Landon Y. Jones offers a fascinating glimpse into F. Scott Fitzgerald’s summer spent in Montana:
In the ensuing weeks, Fitzgerald would do what easterners visiting Montana often do: he went native. He outfitted himself in boots, brandished a pistol, rode horses, drank bad whiskey, played cards with cowboys, flirted with daughters of neighboring ranchers, and took but one bath a week. More significantly, Fitzgerald also found in Montana a western version of the predatory capitalism and baronial lifestyles that had so fascinated him in the East.

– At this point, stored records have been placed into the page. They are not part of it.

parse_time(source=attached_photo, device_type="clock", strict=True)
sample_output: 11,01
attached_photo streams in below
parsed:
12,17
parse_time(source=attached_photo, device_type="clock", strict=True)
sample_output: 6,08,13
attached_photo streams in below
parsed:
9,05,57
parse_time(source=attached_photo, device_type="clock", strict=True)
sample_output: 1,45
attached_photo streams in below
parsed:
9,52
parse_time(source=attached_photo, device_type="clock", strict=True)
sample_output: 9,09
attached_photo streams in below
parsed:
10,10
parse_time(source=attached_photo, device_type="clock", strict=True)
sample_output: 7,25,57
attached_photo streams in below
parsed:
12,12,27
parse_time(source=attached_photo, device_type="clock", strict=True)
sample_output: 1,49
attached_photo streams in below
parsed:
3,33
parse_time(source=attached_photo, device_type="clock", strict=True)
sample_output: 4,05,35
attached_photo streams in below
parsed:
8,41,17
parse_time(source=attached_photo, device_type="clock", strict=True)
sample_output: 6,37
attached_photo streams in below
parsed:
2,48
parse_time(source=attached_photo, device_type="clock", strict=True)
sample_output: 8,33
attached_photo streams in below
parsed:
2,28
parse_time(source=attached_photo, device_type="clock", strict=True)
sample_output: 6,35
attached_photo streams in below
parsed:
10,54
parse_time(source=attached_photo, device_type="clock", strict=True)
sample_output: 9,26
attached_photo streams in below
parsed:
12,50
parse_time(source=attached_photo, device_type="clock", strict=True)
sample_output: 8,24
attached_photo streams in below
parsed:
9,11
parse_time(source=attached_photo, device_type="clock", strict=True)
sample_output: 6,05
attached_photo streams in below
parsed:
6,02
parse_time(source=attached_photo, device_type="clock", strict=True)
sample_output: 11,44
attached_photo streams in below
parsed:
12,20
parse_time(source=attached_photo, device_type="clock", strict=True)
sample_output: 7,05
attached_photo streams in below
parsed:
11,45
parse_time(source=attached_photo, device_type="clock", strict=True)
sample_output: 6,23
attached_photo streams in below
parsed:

Jones posits that Fitzgerald, born in St. Paul, the heart of the Great Plains, always "saw the East through western eyes":
If anything, Fitzgerald’s summer in Montana only reinforced his self-image as a non-easterner. In his writing, Fitzgerald reversed the westerly thrust of the American imagination. The typical Fitzgerald character is not an easterner who travels west to seek personal freedom, or renewed health, or reclaimed masculinity. Instead, Fitzgerald wrote about westerners who venture east only to wreck themselves on the shoals of status and Old World corruptions. Near the end of The Great Gatsby, Fitzgerald’s protagonist, Nick Carraway, reflects: “I see now that this has been a story of the West, after all—Tom and Gatsby, Daisy and Jordan and I, were all Westerners, and perhaps we possessed some deficiency in common which made us subtly unadaptable to Eastern life.”